**TASK TO COMPLETE**
In the entries below, find every line with the string "blocks" and copy it.

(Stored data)
********************

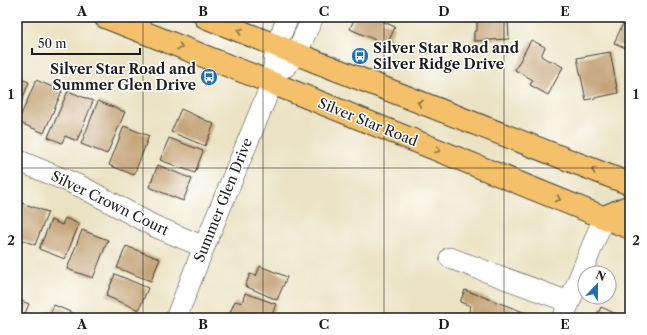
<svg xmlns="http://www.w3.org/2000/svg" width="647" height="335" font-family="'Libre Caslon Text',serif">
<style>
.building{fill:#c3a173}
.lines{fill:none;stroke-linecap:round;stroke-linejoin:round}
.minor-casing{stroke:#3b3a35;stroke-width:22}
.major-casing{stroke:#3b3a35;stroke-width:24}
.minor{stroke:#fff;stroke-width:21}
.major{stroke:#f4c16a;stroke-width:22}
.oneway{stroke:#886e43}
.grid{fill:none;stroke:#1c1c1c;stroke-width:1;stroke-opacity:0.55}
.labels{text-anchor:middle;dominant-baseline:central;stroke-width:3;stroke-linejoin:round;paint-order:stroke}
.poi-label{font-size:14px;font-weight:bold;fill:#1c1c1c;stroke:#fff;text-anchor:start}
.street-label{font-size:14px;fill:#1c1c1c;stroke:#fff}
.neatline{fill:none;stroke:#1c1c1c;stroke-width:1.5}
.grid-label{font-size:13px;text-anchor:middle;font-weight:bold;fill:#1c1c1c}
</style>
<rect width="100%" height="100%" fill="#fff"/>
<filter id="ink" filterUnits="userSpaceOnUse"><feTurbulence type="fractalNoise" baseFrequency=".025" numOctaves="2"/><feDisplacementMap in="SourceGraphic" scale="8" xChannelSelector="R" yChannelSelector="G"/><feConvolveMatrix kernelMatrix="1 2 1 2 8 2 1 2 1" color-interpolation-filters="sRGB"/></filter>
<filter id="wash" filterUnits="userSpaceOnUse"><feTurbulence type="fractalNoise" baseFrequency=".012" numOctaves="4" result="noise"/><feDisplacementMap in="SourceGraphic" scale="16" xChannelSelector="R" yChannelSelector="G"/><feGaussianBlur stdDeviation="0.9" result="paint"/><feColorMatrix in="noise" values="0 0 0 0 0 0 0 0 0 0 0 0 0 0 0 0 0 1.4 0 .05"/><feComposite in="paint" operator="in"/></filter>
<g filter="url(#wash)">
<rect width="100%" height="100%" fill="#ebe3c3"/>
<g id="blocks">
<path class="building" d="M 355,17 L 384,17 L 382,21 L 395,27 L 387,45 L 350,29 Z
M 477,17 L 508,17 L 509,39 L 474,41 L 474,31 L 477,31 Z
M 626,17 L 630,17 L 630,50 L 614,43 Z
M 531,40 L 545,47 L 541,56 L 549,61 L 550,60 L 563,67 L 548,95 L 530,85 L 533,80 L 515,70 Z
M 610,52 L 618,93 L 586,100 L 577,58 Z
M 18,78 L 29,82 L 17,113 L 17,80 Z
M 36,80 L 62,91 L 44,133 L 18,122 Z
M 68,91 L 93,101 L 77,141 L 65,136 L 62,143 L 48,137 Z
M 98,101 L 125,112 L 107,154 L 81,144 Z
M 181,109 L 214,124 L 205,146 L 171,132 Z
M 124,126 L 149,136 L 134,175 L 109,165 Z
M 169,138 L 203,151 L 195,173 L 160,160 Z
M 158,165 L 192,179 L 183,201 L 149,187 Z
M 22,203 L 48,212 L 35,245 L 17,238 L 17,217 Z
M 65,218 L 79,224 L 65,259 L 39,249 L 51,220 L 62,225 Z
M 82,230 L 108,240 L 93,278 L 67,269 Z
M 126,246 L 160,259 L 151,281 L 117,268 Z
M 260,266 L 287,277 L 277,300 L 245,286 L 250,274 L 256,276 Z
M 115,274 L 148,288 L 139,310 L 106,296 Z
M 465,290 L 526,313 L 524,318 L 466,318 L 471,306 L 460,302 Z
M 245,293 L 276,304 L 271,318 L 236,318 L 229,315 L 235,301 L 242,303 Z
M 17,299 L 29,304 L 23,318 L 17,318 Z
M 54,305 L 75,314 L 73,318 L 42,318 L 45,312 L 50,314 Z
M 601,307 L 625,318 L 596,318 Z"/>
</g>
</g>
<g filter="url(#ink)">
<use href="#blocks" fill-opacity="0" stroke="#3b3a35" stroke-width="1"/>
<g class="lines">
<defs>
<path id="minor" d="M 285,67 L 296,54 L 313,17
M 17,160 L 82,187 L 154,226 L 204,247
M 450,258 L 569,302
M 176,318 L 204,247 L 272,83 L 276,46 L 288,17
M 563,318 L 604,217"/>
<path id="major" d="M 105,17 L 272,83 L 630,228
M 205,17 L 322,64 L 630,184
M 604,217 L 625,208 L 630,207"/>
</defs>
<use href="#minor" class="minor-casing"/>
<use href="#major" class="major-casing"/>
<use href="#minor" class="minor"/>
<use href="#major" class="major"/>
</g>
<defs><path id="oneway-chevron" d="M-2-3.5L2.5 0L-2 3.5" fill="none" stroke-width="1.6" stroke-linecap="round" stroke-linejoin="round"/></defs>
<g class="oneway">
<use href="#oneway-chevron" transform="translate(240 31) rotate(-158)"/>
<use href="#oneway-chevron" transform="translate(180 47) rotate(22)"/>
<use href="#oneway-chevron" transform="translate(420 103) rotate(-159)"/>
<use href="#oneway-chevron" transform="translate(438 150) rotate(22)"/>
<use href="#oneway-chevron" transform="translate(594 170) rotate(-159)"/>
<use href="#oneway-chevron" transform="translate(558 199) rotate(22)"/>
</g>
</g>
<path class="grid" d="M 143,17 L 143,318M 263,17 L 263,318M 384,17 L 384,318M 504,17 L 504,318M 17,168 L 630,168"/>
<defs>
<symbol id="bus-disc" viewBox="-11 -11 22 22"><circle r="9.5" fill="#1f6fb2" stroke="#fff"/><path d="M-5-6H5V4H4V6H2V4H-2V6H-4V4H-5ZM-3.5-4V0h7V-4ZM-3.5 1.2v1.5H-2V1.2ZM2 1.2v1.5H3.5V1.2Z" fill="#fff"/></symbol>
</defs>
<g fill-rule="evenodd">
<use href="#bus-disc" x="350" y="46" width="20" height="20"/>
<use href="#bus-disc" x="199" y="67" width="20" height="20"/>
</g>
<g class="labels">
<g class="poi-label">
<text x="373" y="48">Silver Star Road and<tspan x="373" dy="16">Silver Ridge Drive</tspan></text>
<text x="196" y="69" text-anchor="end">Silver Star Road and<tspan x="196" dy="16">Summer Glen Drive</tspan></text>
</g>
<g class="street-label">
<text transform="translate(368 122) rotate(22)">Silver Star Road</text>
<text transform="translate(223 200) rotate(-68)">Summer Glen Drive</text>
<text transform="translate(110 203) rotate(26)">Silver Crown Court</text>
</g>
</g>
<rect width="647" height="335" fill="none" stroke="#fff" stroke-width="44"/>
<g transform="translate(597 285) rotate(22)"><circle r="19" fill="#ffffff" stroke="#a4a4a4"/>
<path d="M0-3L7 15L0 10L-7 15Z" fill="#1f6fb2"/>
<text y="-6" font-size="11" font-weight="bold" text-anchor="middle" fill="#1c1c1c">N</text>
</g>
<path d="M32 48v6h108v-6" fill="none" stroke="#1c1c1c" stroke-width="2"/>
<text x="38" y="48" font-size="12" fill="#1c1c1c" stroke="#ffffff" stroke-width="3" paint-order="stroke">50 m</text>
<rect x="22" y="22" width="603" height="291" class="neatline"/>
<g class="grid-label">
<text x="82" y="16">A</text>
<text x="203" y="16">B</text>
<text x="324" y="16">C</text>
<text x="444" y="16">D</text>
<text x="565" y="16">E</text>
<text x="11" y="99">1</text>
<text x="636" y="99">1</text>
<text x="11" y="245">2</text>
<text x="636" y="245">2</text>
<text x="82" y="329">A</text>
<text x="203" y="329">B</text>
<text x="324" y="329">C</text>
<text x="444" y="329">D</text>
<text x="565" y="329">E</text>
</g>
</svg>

********************

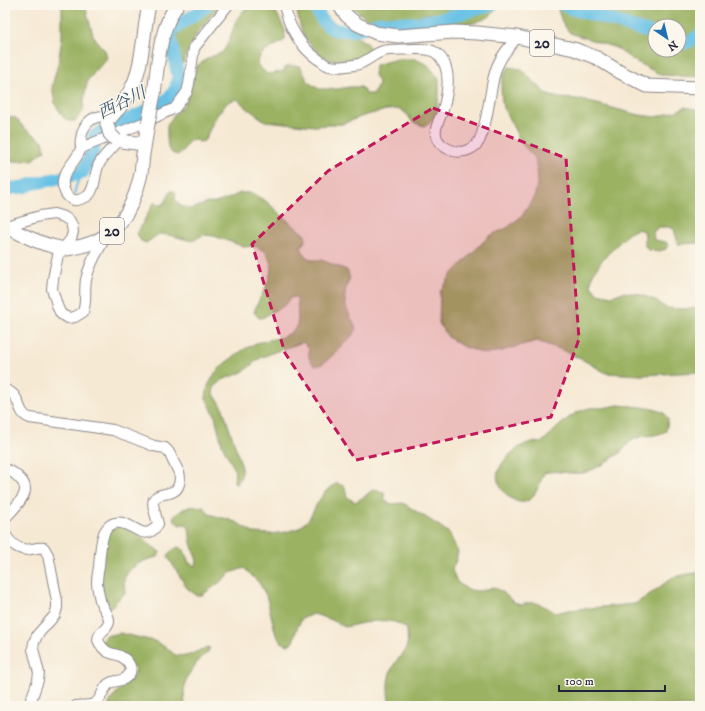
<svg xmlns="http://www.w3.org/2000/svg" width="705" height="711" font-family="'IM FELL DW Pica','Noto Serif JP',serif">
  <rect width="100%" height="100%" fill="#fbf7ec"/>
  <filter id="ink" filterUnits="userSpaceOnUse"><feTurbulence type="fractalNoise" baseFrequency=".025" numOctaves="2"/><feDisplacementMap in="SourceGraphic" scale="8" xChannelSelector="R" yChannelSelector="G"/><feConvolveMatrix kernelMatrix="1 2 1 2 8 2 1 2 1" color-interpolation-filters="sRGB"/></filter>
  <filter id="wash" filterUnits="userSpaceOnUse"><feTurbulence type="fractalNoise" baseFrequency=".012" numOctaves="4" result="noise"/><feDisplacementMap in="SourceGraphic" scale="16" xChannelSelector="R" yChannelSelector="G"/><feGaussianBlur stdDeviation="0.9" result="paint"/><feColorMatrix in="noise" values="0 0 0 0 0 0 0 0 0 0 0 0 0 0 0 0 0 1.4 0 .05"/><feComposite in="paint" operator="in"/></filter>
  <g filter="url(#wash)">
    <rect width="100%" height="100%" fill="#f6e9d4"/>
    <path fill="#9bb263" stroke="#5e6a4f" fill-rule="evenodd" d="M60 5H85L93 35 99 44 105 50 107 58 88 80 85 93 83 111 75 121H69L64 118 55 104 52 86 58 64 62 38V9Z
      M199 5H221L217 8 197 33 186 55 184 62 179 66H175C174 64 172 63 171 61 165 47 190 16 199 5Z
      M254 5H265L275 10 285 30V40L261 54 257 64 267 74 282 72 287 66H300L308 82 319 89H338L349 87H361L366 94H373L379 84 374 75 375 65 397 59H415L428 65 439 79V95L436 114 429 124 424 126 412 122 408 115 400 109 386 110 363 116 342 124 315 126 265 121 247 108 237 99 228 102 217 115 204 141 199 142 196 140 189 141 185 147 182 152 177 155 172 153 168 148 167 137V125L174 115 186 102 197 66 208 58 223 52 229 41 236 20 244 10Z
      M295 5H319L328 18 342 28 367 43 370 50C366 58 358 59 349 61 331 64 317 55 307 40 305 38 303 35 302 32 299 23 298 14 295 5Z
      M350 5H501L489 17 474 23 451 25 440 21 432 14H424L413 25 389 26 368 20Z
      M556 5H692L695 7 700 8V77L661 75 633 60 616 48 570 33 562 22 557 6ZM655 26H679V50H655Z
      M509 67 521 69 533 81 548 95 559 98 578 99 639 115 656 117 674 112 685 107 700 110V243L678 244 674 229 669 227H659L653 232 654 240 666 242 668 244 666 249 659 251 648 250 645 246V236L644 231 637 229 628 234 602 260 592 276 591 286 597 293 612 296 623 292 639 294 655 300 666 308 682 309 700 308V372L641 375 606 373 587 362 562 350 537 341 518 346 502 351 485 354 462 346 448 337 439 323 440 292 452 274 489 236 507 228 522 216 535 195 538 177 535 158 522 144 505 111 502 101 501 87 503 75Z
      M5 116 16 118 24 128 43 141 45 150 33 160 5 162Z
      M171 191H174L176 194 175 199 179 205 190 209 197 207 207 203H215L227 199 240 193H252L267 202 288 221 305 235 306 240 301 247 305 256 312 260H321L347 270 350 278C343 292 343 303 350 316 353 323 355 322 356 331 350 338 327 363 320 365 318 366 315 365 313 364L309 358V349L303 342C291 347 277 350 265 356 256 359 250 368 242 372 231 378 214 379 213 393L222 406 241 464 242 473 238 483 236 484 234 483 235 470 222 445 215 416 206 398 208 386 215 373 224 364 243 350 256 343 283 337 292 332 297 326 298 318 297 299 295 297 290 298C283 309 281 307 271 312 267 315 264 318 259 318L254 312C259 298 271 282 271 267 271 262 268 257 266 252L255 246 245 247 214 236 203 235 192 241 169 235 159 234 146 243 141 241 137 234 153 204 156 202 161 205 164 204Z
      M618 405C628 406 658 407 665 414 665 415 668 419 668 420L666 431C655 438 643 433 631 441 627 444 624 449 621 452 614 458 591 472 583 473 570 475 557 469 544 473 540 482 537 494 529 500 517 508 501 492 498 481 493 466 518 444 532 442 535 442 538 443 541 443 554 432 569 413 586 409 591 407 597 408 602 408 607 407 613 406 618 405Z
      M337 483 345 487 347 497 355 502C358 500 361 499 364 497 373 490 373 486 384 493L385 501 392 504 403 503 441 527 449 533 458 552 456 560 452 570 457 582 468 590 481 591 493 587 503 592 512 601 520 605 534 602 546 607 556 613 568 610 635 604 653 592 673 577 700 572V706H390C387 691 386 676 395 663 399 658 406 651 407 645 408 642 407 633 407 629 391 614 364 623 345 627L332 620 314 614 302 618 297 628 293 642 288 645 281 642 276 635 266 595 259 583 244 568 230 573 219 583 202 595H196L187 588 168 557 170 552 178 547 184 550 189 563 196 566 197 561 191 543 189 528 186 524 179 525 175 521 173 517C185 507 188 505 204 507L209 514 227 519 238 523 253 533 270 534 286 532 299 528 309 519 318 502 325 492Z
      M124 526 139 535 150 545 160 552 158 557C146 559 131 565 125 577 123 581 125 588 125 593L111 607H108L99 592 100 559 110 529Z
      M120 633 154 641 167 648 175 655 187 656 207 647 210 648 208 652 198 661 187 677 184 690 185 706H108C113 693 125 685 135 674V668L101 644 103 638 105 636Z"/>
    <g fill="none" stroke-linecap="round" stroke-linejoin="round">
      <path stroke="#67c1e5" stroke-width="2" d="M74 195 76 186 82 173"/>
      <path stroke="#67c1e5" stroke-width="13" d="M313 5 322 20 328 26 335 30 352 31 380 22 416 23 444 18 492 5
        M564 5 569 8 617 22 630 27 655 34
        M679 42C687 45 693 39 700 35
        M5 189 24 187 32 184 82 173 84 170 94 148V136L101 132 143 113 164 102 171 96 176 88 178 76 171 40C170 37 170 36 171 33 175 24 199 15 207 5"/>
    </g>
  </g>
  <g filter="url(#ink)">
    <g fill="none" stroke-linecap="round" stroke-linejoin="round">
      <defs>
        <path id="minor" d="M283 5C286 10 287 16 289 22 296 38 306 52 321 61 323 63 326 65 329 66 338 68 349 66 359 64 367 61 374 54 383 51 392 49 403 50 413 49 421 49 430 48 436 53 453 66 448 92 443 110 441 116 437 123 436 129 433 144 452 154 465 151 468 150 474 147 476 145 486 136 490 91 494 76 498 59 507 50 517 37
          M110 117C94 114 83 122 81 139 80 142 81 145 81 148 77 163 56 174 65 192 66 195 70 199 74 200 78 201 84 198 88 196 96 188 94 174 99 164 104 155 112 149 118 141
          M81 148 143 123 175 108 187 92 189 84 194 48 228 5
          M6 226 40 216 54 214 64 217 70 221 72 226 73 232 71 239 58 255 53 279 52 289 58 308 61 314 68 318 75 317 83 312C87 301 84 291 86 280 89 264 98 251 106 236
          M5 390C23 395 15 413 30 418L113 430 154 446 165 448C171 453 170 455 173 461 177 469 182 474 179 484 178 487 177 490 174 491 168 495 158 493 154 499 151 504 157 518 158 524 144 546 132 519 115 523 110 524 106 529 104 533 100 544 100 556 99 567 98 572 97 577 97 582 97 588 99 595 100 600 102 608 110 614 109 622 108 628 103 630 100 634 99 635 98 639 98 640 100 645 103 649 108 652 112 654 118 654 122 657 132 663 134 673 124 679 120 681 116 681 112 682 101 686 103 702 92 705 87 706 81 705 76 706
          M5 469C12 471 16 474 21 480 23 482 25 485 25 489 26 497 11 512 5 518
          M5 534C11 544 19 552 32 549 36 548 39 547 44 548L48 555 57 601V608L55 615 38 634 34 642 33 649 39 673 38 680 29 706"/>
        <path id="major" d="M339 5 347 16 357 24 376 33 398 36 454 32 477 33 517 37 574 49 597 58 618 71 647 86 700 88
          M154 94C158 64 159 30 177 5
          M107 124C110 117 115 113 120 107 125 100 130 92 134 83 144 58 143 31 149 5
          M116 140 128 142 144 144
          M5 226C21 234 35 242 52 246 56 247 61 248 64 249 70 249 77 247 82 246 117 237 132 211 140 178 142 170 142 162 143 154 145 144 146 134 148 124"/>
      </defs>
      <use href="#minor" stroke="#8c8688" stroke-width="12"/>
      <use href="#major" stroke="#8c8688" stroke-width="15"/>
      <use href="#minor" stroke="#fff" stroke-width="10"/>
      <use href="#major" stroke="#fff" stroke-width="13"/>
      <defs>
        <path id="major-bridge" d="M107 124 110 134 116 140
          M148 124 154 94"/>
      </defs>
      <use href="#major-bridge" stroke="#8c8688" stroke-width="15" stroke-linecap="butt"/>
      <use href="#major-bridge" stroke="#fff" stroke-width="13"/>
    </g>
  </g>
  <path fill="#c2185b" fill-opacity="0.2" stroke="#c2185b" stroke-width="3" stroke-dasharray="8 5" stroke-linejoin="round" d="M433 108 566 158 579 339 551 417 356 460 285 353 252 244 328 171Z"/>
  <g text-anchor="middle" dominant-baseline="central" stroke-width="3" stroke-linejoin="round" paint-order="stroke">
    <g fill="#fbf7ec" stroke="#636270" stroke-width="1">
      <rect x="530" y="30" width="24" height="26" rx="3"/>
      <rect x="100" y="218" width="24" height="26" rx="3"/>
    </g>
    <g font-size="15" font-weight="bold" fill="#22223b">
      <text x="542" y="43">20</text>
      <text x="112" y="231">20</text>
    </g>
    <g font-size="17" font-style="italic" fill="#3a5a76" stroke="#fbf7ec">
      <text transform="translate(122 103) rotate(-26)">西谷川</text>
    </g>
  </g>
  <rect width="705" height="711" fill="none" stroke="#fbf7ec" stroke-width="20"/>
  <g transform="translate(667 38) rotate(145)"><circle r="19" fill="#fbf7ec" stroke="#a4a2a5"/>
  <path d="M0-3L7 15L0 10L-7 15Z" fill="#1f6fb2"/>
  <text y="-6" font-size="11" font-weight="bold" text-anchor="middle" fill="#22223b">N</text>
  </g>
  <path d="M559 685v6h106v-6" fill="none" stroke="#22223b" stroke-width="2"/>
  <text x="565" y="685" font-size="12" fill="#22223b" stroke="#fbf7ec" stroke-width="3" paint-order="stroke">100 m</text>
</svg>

********************

**TASK ANSWER**
<g id="blocks">
<use href="#blocks" fill-opacity="0" stroke="#3b3a35" stroke-width="1"/>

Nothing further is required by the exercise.